The AI robot for neighbor cell planning uses the deep learning technology to extract valuable information from vast amounts of existing network data, including engineering parameters and neighbor cell configuration data. It summarizes the rules of neighbor cell addition, which are usually difficult to discover or understand using traditional statistical methods. This enables the robot to automatically learn and adapt to new data and environment changes. Once the model is established, it can continuously learn new neighbor cell configurations within the existing network and optimize them, thereby steadily enhancing performance and accuracy. This learning mechanism also allows the robot to be applied to different operator networks and to train AI models applicable to various operator networks.

• Planning New Neighbor Cell Sites Through Intelligent AI Prediction

During the learning process, the AI model will attempt to generalize existing knowledge, meaning it applies the rules learned from training data to new, unprocessed data. This capability allows the model to make reasonable predictions in novel situations, rather than simply memorizing the training data. The neural network is a common model in deep learning, employing a network composed of multiple layers of neurons to model complex data relationships.

Using the multi-layer neural network model, the AI robot for neighbor cell planning reads data from both newly constructed sites and existing networks to make intelligent decisions in complex environments. Once the model completes training and is deployed in the actual network, the robot can predict the best neighbor cell planning solution based on the geographical location and surrounding environment of the new site, aiming to optimize network coverage and performance. This intelligent neighbor cell planning method, based on the deep learning model, significantly improves the efficiency and accuracy of network neighbor cell planning, providing robust technical support and optimization solutions for telecom operators.

Application of AI Robot for Neighbor Cell Planning

With its strong adaptability and accurate planning capability, the AI robot for neighbor cell planning has been widely applied in many overseas projects, providing robust support for intelligent network deployment.

In a large-scale dual-network convergence project in a Southeast Asian country, various network scenarios and site statuses are involved, making neighbor cell planning complex and demanding high computer performance. The AI robot for neighbor cell planning is used to learn the neighbor cell data of the project within the existing network. Leveraging the frequency planning and special rules for neighbor cell addition in the existing network, the time required for neighbor cell planning and configuration is reduced from 600 minutes each time to just ten minutes. This significant reduction greatly improves network convergence efficiency for the operator.

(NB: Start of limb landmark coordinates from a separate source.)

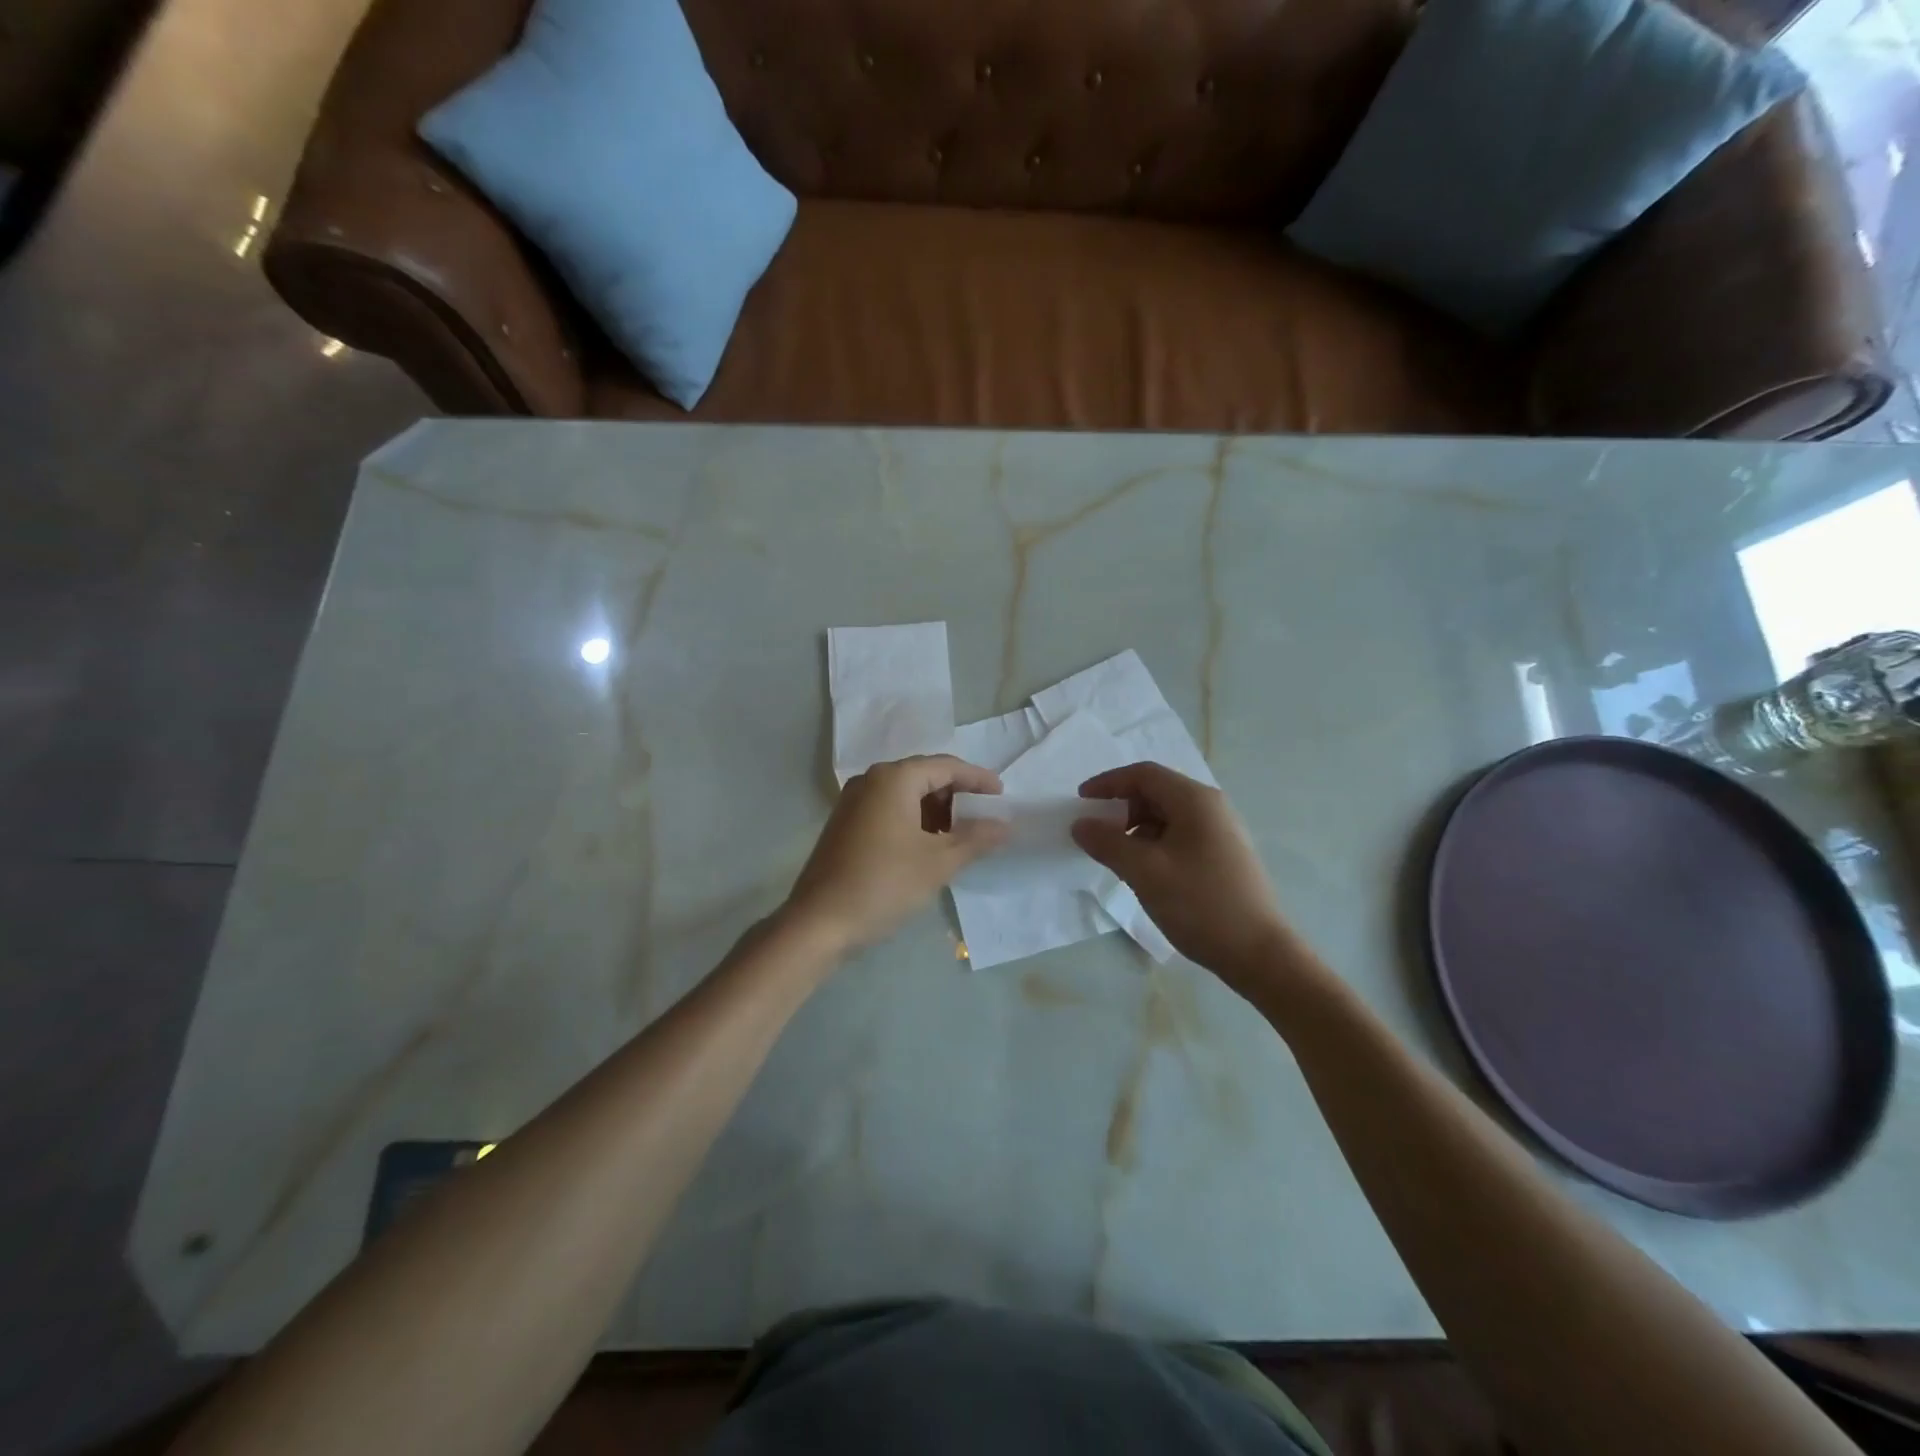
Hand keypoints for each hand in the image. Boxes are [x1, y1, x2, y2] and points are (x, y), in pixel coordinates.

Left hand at [785, 755, 1007, 951]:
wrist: (819, 923)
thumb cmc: (884, 884)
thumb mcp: (939, 862)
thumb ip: (976, 839)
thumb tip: (1004, 826)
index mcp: (894, 778)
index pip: (946, 766)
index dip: (977, 779)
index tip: (1002, 795)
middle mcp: (871, 780)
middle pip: (924, 776)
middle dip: (956, 795)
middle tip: (984, 817)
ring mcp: (854, 802)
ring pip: (905, 795)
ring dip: (936, 811)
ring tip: (962, 835)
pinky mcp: (846, 824)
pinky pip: (889, 810)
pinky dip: (914, 821)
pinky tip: (929, 846)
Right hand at [1073, 762, 1294, 991]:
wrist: (1259, 953)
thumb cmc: (1199, 904)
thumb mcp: (1144, 872)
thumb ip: (1107, 843)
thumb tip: (1080, 824)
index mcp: (1195, 800)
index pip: (1143, 774)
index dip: (1108, 783)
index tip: (1081, 802)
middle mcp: (1211, 807)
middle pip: (1156, 792)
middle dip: (1121, 808)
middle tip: (1097, 834)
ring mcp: (1221, 832)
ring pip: (1168, 816)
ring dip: (1136, 829)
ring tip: (1118, 858)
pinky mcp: (1224, 856)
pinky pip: (1180, 836)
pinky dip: (1154, 844)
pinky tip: (1145, 872)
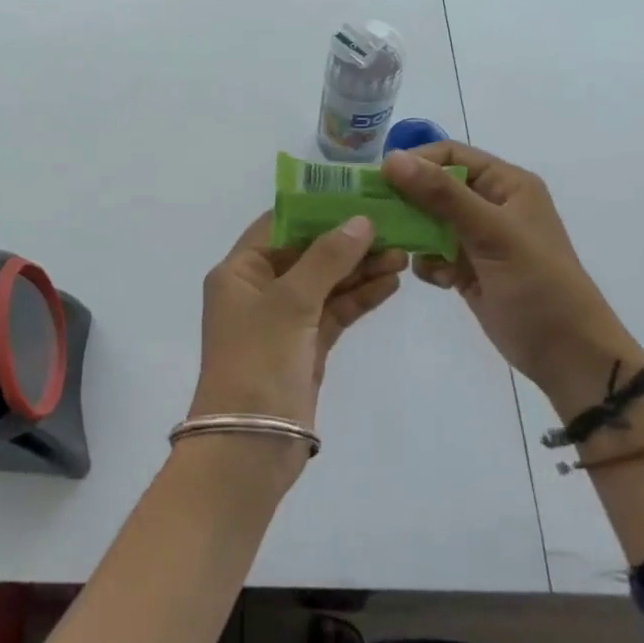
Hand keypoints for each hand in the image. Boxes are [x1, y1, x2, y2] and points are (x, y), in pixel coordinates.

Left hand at [191, 212, 405, 489]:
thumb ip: (327, 258)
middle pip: (307, 252)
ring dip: (360, 268)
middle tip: (394, 225)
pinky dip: (360, 297)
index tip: (359, 195)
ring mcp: (283, 319)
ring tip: (403, 252)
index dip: (318, 208)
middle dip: (348, 240)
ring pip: (326, 282)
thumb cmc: (258, 361)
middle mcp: (259, 289)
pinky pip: (335, 311)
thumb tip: (361, 220)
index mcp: (240, 270)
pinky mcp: (305, 346)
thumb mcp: (290, 302)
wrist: (249, 447)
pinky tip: (391, 283)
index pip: (280, 224)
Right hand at [381, 143, 643, 409]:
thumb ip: (442, 195)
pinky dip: (428, 263)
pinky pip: (432, 253)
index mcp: (507, 185)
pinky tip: (440, 280)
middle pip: (434, 187)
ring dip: (414, 234)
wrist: (567, 355)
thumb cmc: (538, 285)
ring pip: (429, 221)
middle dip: (407, 200)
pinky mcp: (468, 269)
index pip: (451, 155)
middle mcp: (491, 205)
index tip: (379, 180)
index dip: (415, 162)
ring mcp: (478, 239)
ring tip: (404, 251)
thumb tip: (390, 158)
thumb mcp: (491, 233)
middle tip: (375, 216)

In an overseas large-scale swap project, neighbor cell planning and optimization scenarios are highly complex, involving intra-frequency, intra-layer, inter-frequency, and inter-system neighbor cell planning and optimization. Traditionally, it takes two weeks to optimize neighbor cells across the entire network each time. However, the AI robot for neighbor cell planning can automatically output key information, such as neighbor cell pair relationships, number of neighbor cell layers, and forward/backward relative azimuth, within a few minutes. The planning can be completed in just a few minutes, and network-wide neighbor cell optimization can be completed within one day, greatly improving the efficiency of network swap and O&M.

Looking ahead, the AI robot for neighbor cell planning will continue to evolve and grow, comprehensively enhancing the intelligence of network neighbor cell planning. This advancement aims to deliver more intelligent and high-quality services and experiences, driving the network towards an intelligent future.